Saliency Per-Block Evaluation¶
ai/scripts/eval_saliency_per_mb.py evaluates saliency masks at the granularity ROI encoders actually consume. Instead of reporting full-resolution pixel IoU, it downsamples each mask to fixed-size blocks, thresholds the block means, and reports macro / micro IoU over paired predicted and ground-truth masks.

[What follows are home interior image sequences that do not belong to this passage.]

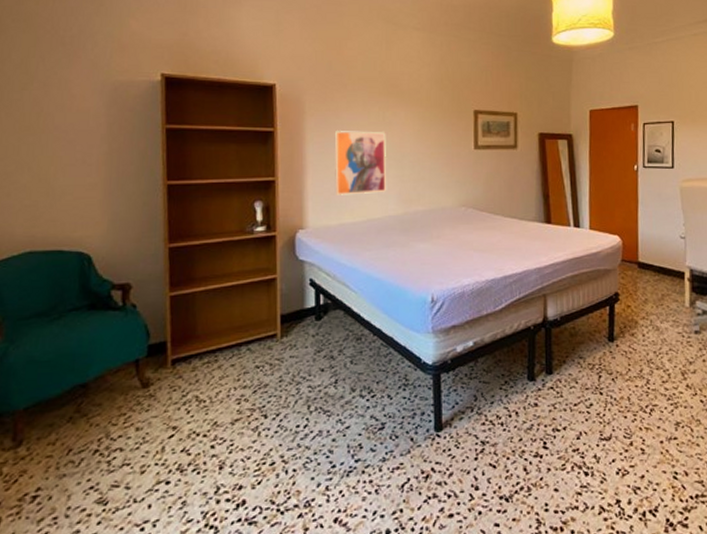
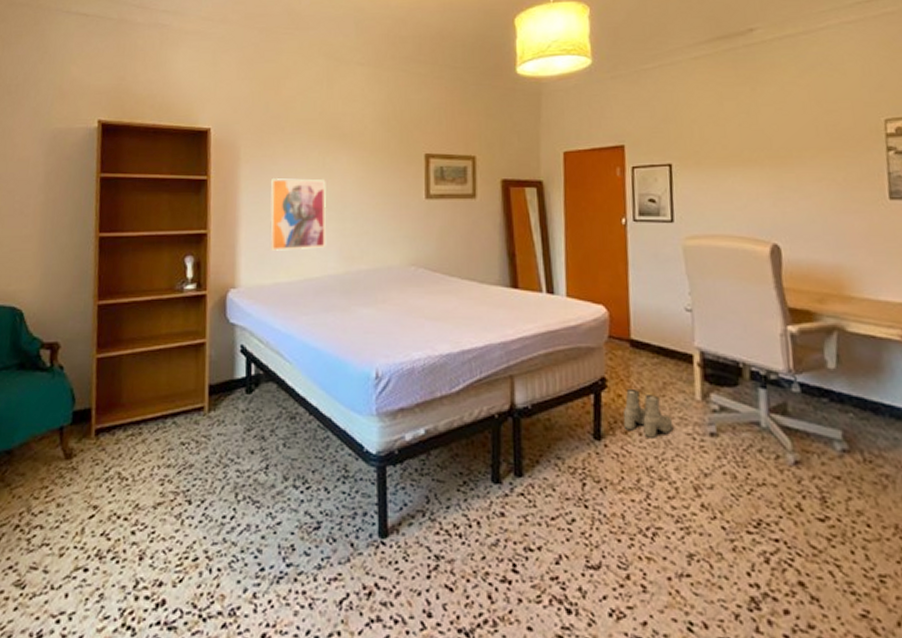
boots: none [630,300,668,338] -> present [622,388,674,438]

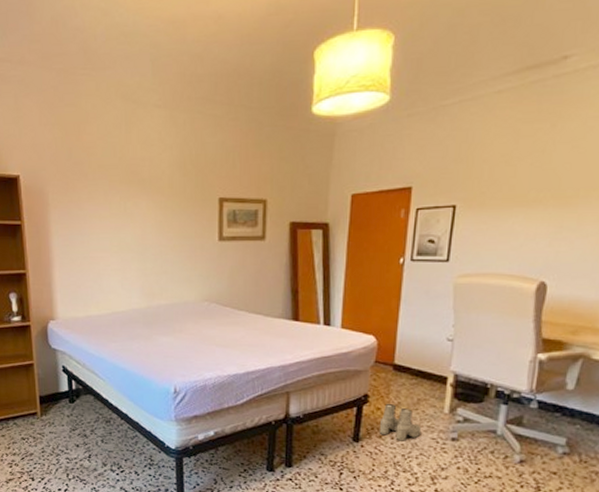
wall art: present [269,178,327,251] -> none [77,223,130,288]

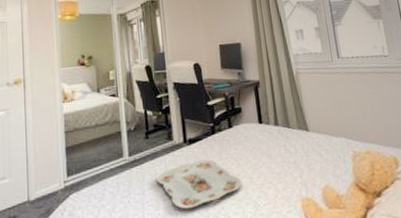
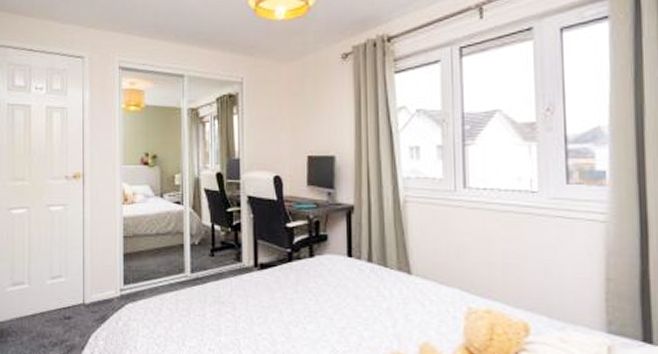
serving tray: present [156,159,242,210] -> none [220,289,319,341]

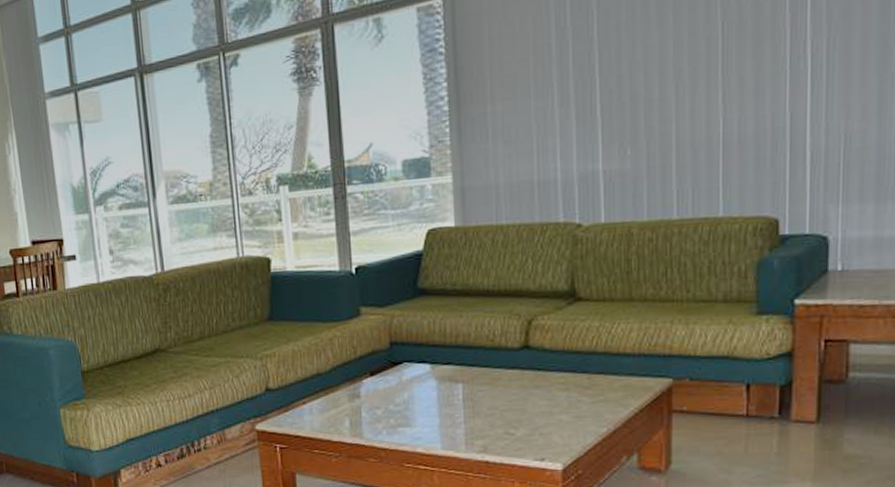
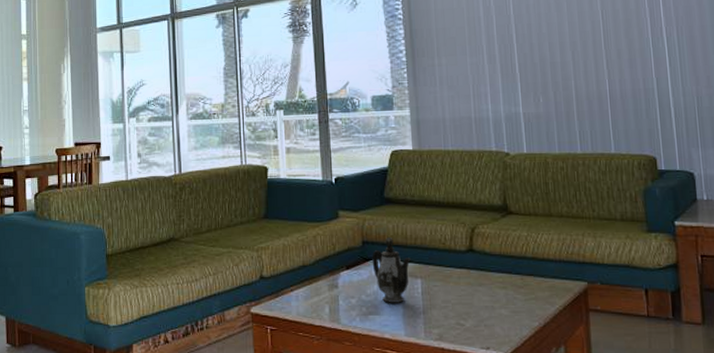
teapot: none [401,335,450,413] -> present [372,236,411,303]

This is the ADR-0396 Phase-2 measurement harness for future video_saliency_student_v1 work. It is also useful for comparing saliency_student_v1 temporal aggregation modes because the output matches the 16x16 macroblock or 64x64 CTU grids used by the tune ROI paths.
Inputs¶
The evaluator pairs files by stem across --pred-dir and --gt-dir. Supported mask formats:
| Suffix | Shape | Notes |
|---|---|---|
.npy | 2-D numeric array | Values above 1 are normalised by the array max. |
.pgm | P2 or P5 grayscale | Values are normalised by the PGM maxval. |
Masks must have identical width and height after loading.
Usage¶
PYTHONPATH=. python ai/scripts/eval_saliency_per_mb.py \
--pred-dir runs/saliency/pred \
--gt-dir datasets/dhfik/masks \
--block-size 16 \
--threshold 0.5 \
--out-json runs/saliency/per_mb_iou.json
Use --block-size 16 for x264/libaom-style macroblock evaluation and --block-size 64 for SVT-AV1 / VVenC super-block or CTU evaluation.
Output¶
The JSON payload has schema_version: 1, aggregate macro_iou / micro_iou, one row per paired mask, and run_provenance for the CLI entrypoint, argv, parsed arguments, input mask directories, and JSON output path:
{
"schema_version": 1,
"block_size": 16,
"threshold": 0.5,
"n_pairs": 1,
"macro_iou": 0.75,
"micro_iou": 0.75,
"run_provenance": {"schema": "ai-run-provenance-v1"},
"rows": [
{
"stem": "clip001_000120",
"pred_blocks": 14,
"gt_blocks": 16,
"intersection_blocks": 12,
"union_blocks": 18,
"iou": 0.6666666666666666
}
]
}
The full row also includes source paths, width, height, and block size.